Sünnet ve Kirvelik:Erkek çocukların oyun çağında sünnet ettirilmesi görüşü yaygındır. Aile, kirve tutacağı kişinin sayılı ve varlıklı biri olmasını ister. Ağrı da kirvelik önemlidir ve akraba sınıfına girer. Çünkü kirve kirvenin dostudur. Bir birinin hayrına şerrine koşarlar.Sünnetten önce kirve tutulan kişiye koç, teke, tosun gibi havyar veya bunlara eşdeğer hediye gönderilir. Kirve de çocuğa / çocuklara hediye alır masraflarının bir kısmını karşılar.Sünnet, düğünlerden sonra en gösterişli ve masraflı tören ve eğlencelerdendir.

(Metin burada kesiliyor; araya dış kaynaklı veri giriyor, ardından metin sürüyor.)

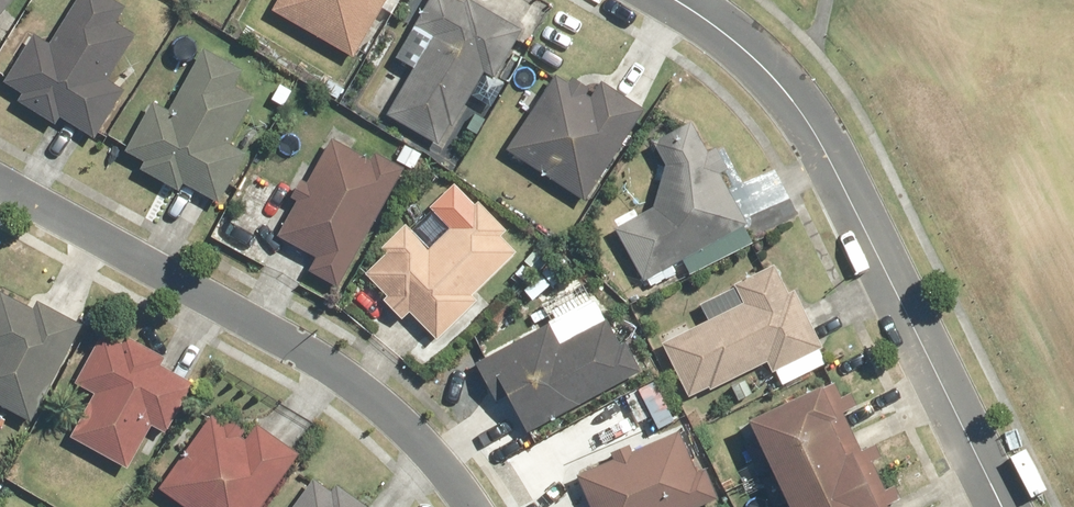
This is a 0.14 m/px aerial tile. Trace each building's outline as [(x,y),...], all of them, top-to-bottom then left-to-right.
[(12,0),(0,0),(0,15),(12,0)] [(135,35),(115,23),(124,9),(110,0),(76,0),(47,45),(35,38),(8,81),(95,135),(123,92),(106,82),(135,35)] [(353,55),(384,0),(280,0),(273,12),(353,55)] [(478,70),(494,78),(520,28),(503,19),(492,13),(486,10),(465,0),(430,0),(416,24),(435,35),(393,120),(441,144),(478,70)] [(245,70),(205,48),(168,114),(154,106),(127,154),(218,203),(245,154),(228,145),(254,97),(236,87),(245,70)] [(511,150),(585,198),(635,123),(561,75),(511,150)] [(617,229),(647,282),(746,226),(695,126),(656,146),(666,165),(653,209),(617,229)] [(308,271),(336,287),(406,171),(378,154),(374,161),(334,139),(277,238),(315,259),(308,271)] [(480,300),(473,293),(515,253),(472,208),(430,248),(414,231),(367,276),(432,344),(480,300)] [(789,280),(783,283),(775,266),(737,284),(745,302),(664,342),(691,398),(766,361),(772,372),(823,347),(795,291),(794,292),(789,280)] [(37,308),(1,291),(0,294),(0,403),(34,420),(82,327),(39,305),(37,308)] [(511,397),(529,431),(638,374),(609,319),(563,343),(552,322),(475,360),(497,404),(511,397)] [(95,395),(71,439),(127,469),(151,426),(166,434),(194,385),(178,376),(178,375),(142,356),(103,334),(75,384),(95,395)] [(754,425),(792,506),(889,506),(834,388),(754,425)] [(212,416),(160,489),(186,506),(259,506),(287,469),(212,416)] [(596,506),(700,506),(717,499),(704,471),(696,474),(677,433),(582,476),(596,506)] [(332,492),(314,480),(295,506),(367,506),(337,485),(332,492)]
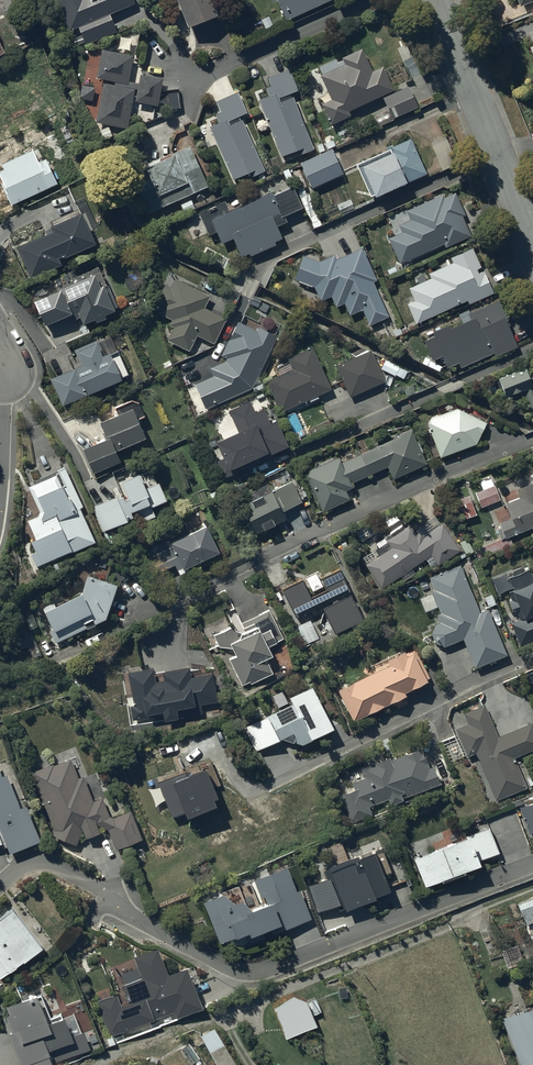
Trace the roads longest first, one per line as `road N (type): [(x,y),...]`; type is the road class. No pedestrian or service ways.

Kız isteme ve Elçilik:Oğullarını evlendirmek isteyen ana babanın kız bulmak amacıyla yaptıkları işlere dünür gezmesi denir. Dünür gezmesi sırasında uygun bulunan kız, babasından istenir, yani elçi gidilir.Kızlar, elçilik yapılarak ailesinden istenir. Elçiliğe hatırı sayılır kişiler götürülür. Kız kaçırmalarında elçilik söz konusu değildir. Oğlan tarafı ön elçilik yapmış, kız tarafından he sözü almışsa, yakın akrabalarını ve komşularını alarak elçiliğe gider. Erkekler misafir odasında, kadınlar başka bir oda da toplanır. Oğlan temsilcisi geliş sebeplerini dolaylı olarak anlatır. Kız temsilcisi haberleri yokmuş gibi davranır. Sohbet ve şakalaşmalardan sonra alınacak hediye ve başlık kesilir. Geline yüzük takılır. Başlık süt hakkı veya süt parası olarak ta adlandırılır. Alınan bu para gelinin hazırlayacağı çeyiz içindir. Çeyiz eşyalarının çoğunu oğlan tarafı alır.

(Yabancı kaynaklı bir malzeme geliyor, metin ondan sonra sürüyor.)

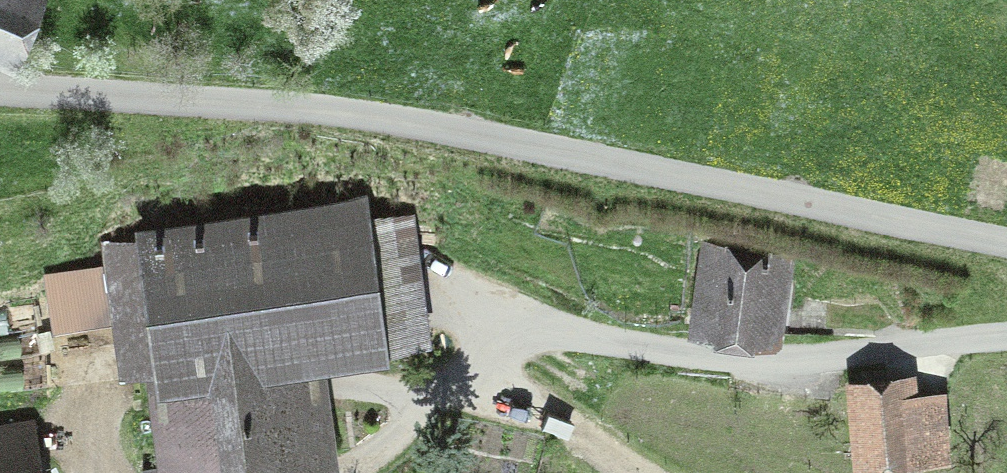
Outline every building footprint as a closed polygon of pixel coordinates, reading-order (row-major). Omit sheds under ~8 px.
[(26,0),(0,0),(0,50),(9,54),(32,3),(26,0)] [(371,351),(369,332),(422,325),(409,220),(355,227),(354,213),(109,244),(126,382),(172,376),(182,452),(307,436),(298,360),(371,351)] [(711,248),(703,317),(763,324),(771,255),(711,248)] [(900,391),(860,395),(864,440),(904,436),(900,391)] [(33,418),(0,424),(0,472),(42,472),(33,418)]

Nişan:Nişan ayrı yapıldığı gibi, düğünle birliktede yapılır. Nişanda hediye olarak şunlar alınır. YÜzÜk altın bilezik gelinin giyim ve kullanma eşyası, gelin ailesinin fertlerine hediye, çerez sigara misafir şekeri, yemek eşya ve malzemesi.Nişandan bir veya iki gün önce oğlan babası komşu ve akrabalarını davet ederek çay verir ve isteğini belirtir. Topluca kız evine gidilir. Kız ailesinin yakınları gelen konukları misafir ederler. Akşam getirilen nişan hediyeleri bir tepsi içerisinde takdim edilir. Oğlanın yakınlarından başlanarak kim ne hediye getirmişse adı yüksek sesle seslenerek belirtilir. İsteyen para da atar. Nişan şerbeti içiler çerezler dağıtılır. Nişan şerbetinden sonra yemek verilir.Nişan ile düğün arasında gelin görmesi denilen ziyaret vardır. Bu oğlan tarafının akrabaları ile birlikte çeşitli hediyeler alarak ziyarete ve gelini görmeye gitmesiyle olur. Buna haftalıkta deniliyor. Araya dini bayram girmişse, bayramda gelin görmeğe gidilir ve götürülen hediye ye bayramlık denir.Gelin görmesinden sonra, gelin kız, rahatça çeşmeye gider, bahçe ve tarlaya çıkar. Buna gelin ayağını çıkarma denir.Çeyiz ve hasat durumu göz önünde tutularak, gelin görmelerinde düğün günü kararlaştırılır. Düğün gününün belirlenmesine gün kesimi denir.